Data extracted from a collection:

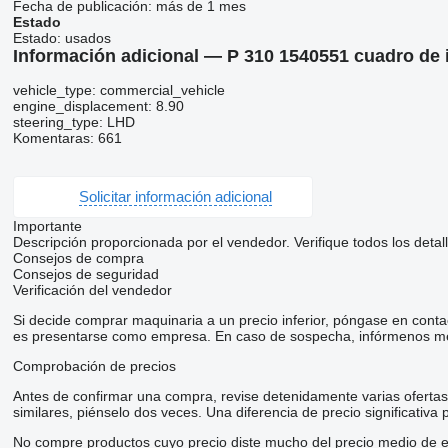
Fecha de publicación:
más de 1 mes
Estado
Estado:
usados
Información adicional — P 310 1540551 cuadro de 
vehicle_type: commercial_vehicle
engine_displacement: 8.90
steering_type: LHD
Komentaras: 661
Solicitar información adicional
Importante
Descripción proporcionada por el vendedor. Verifique todos los detal
Consejos de compra
Consejos de seguridad
Verificación del vendedor
Si decide comprar maquinaria a un precio inferior, póngase en conta
es presentarse como empresa. En caso de sospecha, infórmenos me
Comprobación de precios
Antes de confirmar una compra, revise detenidamente varias ofertas d
similares, piénselo dos veces. Una diferencia de precio significativa
No compre productos cuyo precio diste mucho del precio medio de e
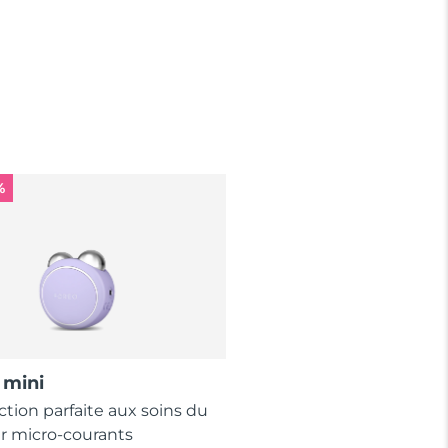
%
mini
ction parfaite aux soins du
ar micro-courants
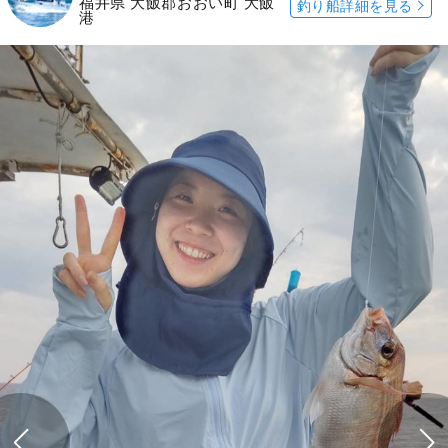
福井県 大飯郡おおい町 大飯
釣り船詳細を見る
港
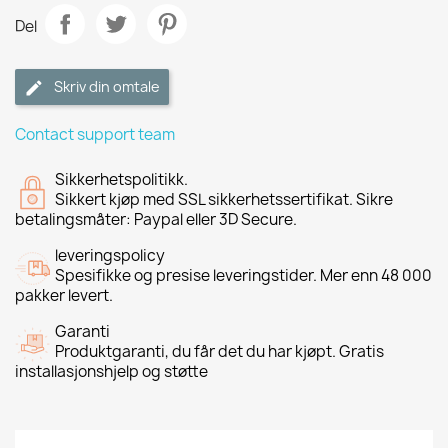
Del
Skriv din omtale
Contact support team
Sikkerhetspolitikk.
Sikkert kjøp med SSL sikkerhetssertifikat. Sikre
betalingsmåter: Paypal eller 3D Secure.
leveringspolicy
Spesifikke og presise leveringstider. Mer enn 48 000
pakker levert.
Garanti
Produktgaranti, du får det du har kjøpt. Gratis
installasjonshjelp og støtte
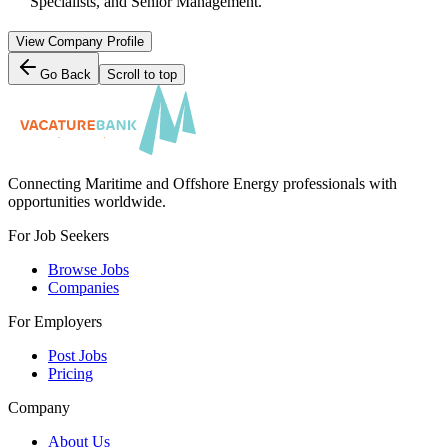
Specialists, and Senior Management.
View Company Profile
Go Back
Scroll to top
Connecting Maritime and Offshore Energy professionals with
opportunities worldwide.
For Job Seekers
Browse Jobs
Companies
For Employers
Post Jobs
Pricing
Company
About Us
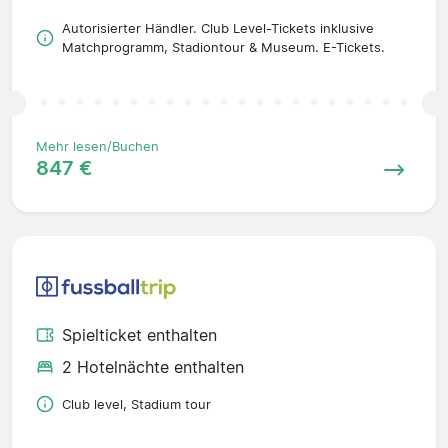
Autorisierter Händler. Club Level-Tickets inklusive
Matchprogramm, Stadiontour & Museum. E-Tickets.
Mehr lesen/Buchen
847 €
Spielticket enthalten
2 Hotelnächte enthalten
Club level, Stadium tour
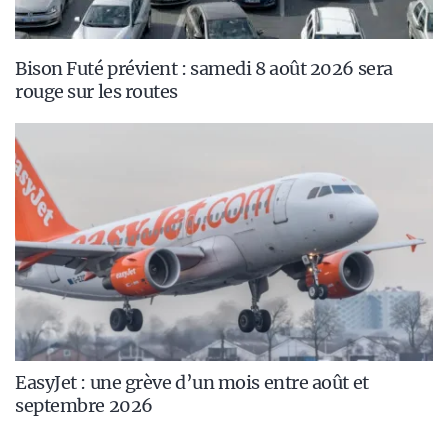
Bison Futé prévient : samedi 8 août 2026 sera
rouge sur les routes
EasyJet : une grève d’un mois entre août et
septembre 2026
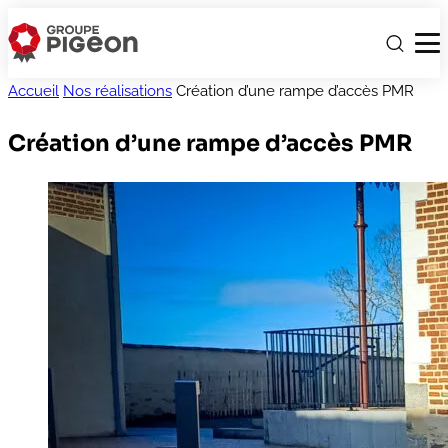
Accueil
Nos réalisations
Création d’une rampe d’accès PMR
Création d’une rampe d’accès PMR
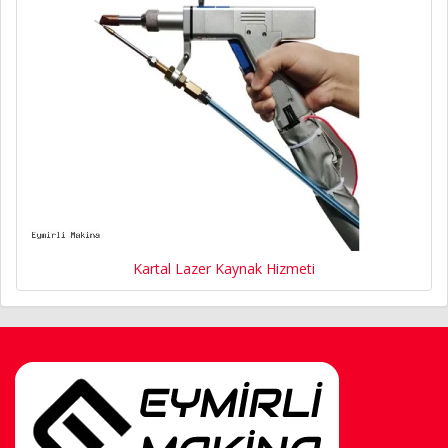
Kartal Lazer Kaynak Hizmeti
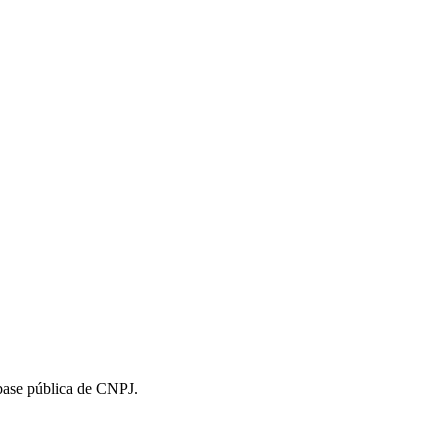
 base pública de CNPJ.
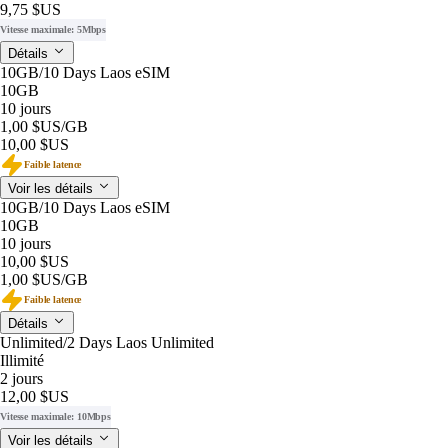
9,75 $US
Vitesse maximale: 5Mbps
Détails
10GB/10 Days Laos eSIM
10GB
10 jours
1,00 $US
/GB
10,00 $US
Faible latence
Voir les détails
10GB/10 Days Laos eSIM
10GB
10 jours
10,00 $US
1,00 $US
/GB
Faible latence
Détails
Unlimited/2 Days Laos Unlimited
Illimité
2 jours
12,00 $US
Vitesse maximale: 10Mbps
Voir les détails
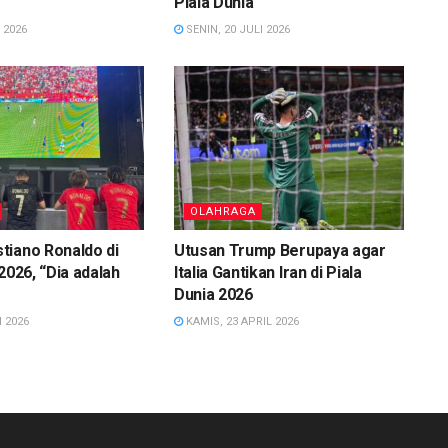
Piala Dunia
 2026
SENIN, 20 JULI 2026
OLAHRAGA
tiano Ronaldo di
Utusan Trump Berupaya agar
2026, “Dia adalah
Italia Gantikan Iran di Piala
Dunia 2026
 2026
KAMIS, 23 APRIL 2026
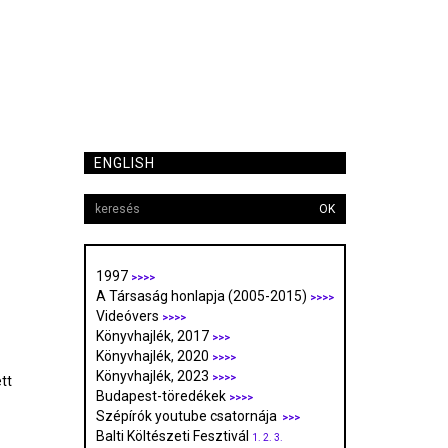
ENGLISH
OK
1997
>>>>
A Társaság honlapja (2005-2015)
>>>>
Videóvers
>>>>
Könyvhajlék, 2017
>>>
Könyvhajlék, 2020
>>>>
Könyvhajlék, 2023
>>>>
tt
Budapest-töredékek
>>>>
Szépírók youtube csatornája
>>>
Balti Költészeti Fesztivál
1.
2.
3.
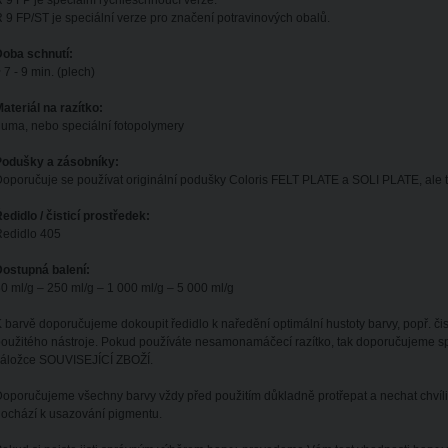
 9 FP je speciální rychleschnoucí verze.
 9 FP/ST je speciální verze pro značení potravinových obalů.
Doba schnutí:
 7 - 9 min. (plech)
ateriál na razítko:
uma, nebo speciální fotopolymery
Podušky a zásobníky:
oporučuje se používat originální podušky Coloris FELT PLATE a SOLI PLATE, ale ta
edidlo / čisticí prostředek:
Ředidlo 405
ostupná balení:
0 ml/g – 250 ml/g – 1 000 ml/g – 5 000 ml/g
 barvě doporučujeme dokoupit ředidlo k naředění optimální hustoty barvy, popř. čistíc
oužitého nástroje. Pokud používáte nesamonamáčecí razítko, tak doporučujeme spe
záložce SOUVISEJÍCÍ ZBOŽÍ.
oporučujeme všechny barvy vždy před použitím důkladně protřepat a nechat chvíli 
ochází k usazování pigmentu.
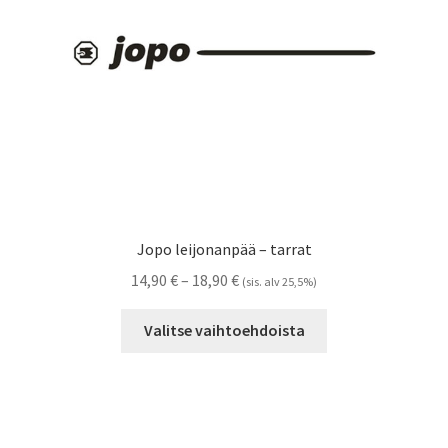
sivulla.
Jopo leijonanpää – tarrat
Hintaluokka:
14,90
€
–
18,90
€
(sis. alv 25,5%)
14,90 €
Tällä
-
Valitse vaihtoehdoista
tuotteella
18,90 €
on
useampi
muunnelma.
Voit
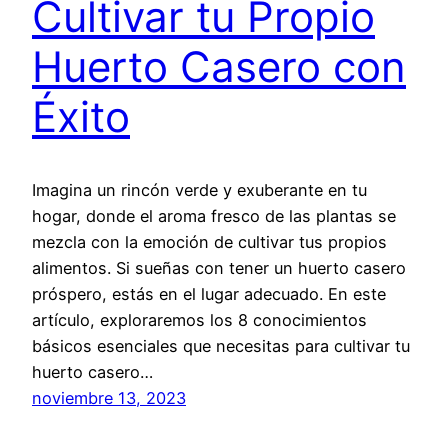
Cultivar tu Propio
Huerto Casero con
Éxito
Imagina un rincón verde y exuberante en tu
hogar, donde el aroma fresco de las plantas se
mezcla con la emoción de cultivar tus propios
alimentos. Si sueñas con tener un huerto casero
próspero, estás en el lugar adecuado. En este
artículo, exploraremos los 8 conocimientos
básicos esenciales que necesitas para cultivar tu
huerto casero…
noviembre 13, 2023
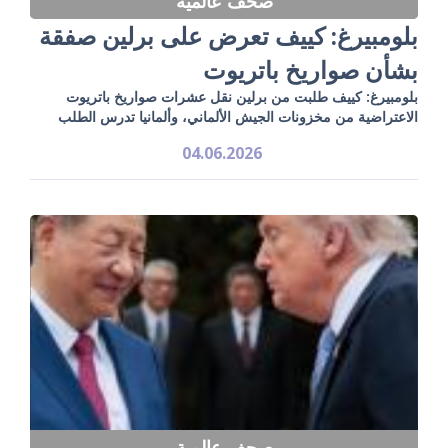
صحف عالمية
بلومبيرغ: كييف تعرض على برلين صفقة
بشأن صواريخ باتريوت
بلومبيرغ: كييف طلبت من برلين نقل عشرات صواريخ باتريوت
الاعتراضية من مخزونات الجيش الألماني، وألمانيا تدرس الطلب
04.06.2026
صحف عالمية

TASK PROMPT: Copy out the data verbatim, excluding the pictures.

FINAL ANSWER:
Fecha de publicación:
más de 1 mes
Estado
Estado:
usados
Información adicional — P 310 1540551 cuadro de 
vehicle_type: commercial_vehicle
engine_displacement: 8.90
steering_type: LHD
Komentaras: 661
Solicitar información adicional
Importante
Descripción proporcionada por el vendedor. Verifique todos los detal
Consejos de compra
Consejos de seguridad
Verificación del vendedor
Si decide comprar maquinaria a un precio inferior, póngase en conta
es presentarse como empresa. En caso de sospecha, infórmenos me
Comprobación de precios
Antes de confirmar una compra, revise detenidamente varias ofertas d
similares, piénselo dos veces. Una diferencia de precio significativa
No compre productos cuyo precio diste mucho del precio medio de e
%
mini
ction parfaite aux soins du
ar micro-courants
福井県 大飯郡おおい町 大飯
釣り船詳細を見る
港
Del
Skriv din omtale
Contact support team
Sikkerhetspolitikk.
Sikkert kjøp med SSL sikkerhetssertifikat. Sikre
betalingsmåter: Paypal eller 3D Secure.
leveringspolicy
Spesifikke og presise leveringstider. Mer enn 48 000
pakker levert.
Garanti
Produktgaranti, du får det du har kjøpt. Gratis
installasjonshjelp og støtte
Specialists, and Senior Management.
View Company Profile
Go Back
Scroll to top
Connecting Maritime and Offshore Energy professionals with
opportunities worldwide.
For Job Seekers
Browse Jobs
Companies
For Employers
Post Jobs
Pricing
Company
About Us
Autorisierter Händler. Club Level-Tickets inklusive
Matchprogramm, Stadiontour & Museum. E-Tickets.
Mehr lesen/Buchen
847 €
Spielticket enthalten
2 Hotelnächte enthalten
Club level, Stadium tour
Bison Futé prévient : samedi 8 août 2026 sera
rouge sur les routes
EasyJet : une grève d’un mois entre août et
septembre 2026
Accueil
Nos réalisations
Création d’une rampe d’accès PMR
Création d’une rampe d’accès PMR
Kartal Lazer Kaynak Hizmeti
 base pública de CNPJ.
9,75 $US
Vitesse maximale: 5Mbps
Détails
10GB/10 Days Laos eSIM
10GB
10 jours
1,00 $US
/GB
10,00 $US
Faible latence
Voir les détails
10GB/10 Days Laos eSIM
10GB
10 jours
10,00 $US
1,00 $US
/GB
Faible latence
Détails
Unlimited/2 Days Laos Unlimited
Illimité
2 jours
12,00 $US
Vitesse maximale: 10Mbps
Voir les détails
Piala Dunia
 2026
SENIN, 20 JULI 2026
OLAHRAGA
tiano Ronaldo di
Utusan Trump Berupaya agar
2026, “Dia adalah
Italia Gantikan Iran di Piala
Dunia 2026
 2026
KAMIS, 23 APRIL 2026
ENGLISH
OK
1997
>>>>
A Társaság honlapja (2005-2015)
>>>>
Videóvers
>>>>
Könyvhajlék, 2017
>>>
Könyvhajlék, 2020
>>>>
Könyvhajlék, 2023
>>>>
tt
Budapest-töredékek
>>>>
Szépírók youtube csatornája
>>>
Balti Költészeti Fesztivál
1.
2.
3.
 9 FP je speciální rychleschnoucí verze.
 9 FP/ST je speciální verze pro značení potravinových obalů.
Doba schnutí:
 7 - 9 min. (plech)
ateriál na razítko:
uma, nebo speciální fotopolymery
Podušky a zásobníky:
oporučuje se používat originální podušky Coloris FELT PLATE a SOLI PLATE, ale ta
edidlo / čisticí prostředek:
Ředidlo 405
ostupná balení:
0 ml/g – 250 ml/g – 1 000 ml/g – 5 000 ml/g
 barvě doporučujeme dokoupit ředidlo k naředění optimální hustoty barvy, popř. čistíc
oužitého nástroje. Pokud používáte nesamonamáčecí razítko, tak doporučujeme spe
záložce SOUVISEJÍCÍ ZBOŽÍ.
oporučujeme všechny barvy vždy před použitím důkladně protřepat a nechat chvíli 
ochází k usazování pigmentu.
sivulla.
Jopo leijonanpää – tarrat
Hintaluokka:
14,90
€
–
18,90
€
(sis. alv 25,5%)
14,90 €
Tällä
-
Valitse vaihtoehdoista
tuotteella
18,90 €
on
useampi
muunnelma.
Voit
Cultivar tu Propio
Huerto Casero con
Éxito
Imagina un rincón verde y exuberante en tu
hogar, donde el aroma fresco de las plantas se
mezcla con la emoción de cultivar tus propios
alimentos. Si sueñas con tener un huerto casero
próspero, estás en el lugar adecuado. En este
artículo, exploraremos los 8 conocimientos
básicos esenciales que necesitas para cultivar tu
huerto casero…
noviembre 13, 2023
صحف عالمية
بلومبيرغ: كييف تعرض على برلين صفقة
بشأن صواريخ باتريوت
بلومبيرغ: كييف طلبت من برلين نقل عشرات صواريخ باتريوت
الاعتراضية من مخزونات الجيش الألماني، وألمانيا تدرس الطلب
04.06.2026
صحف عالمية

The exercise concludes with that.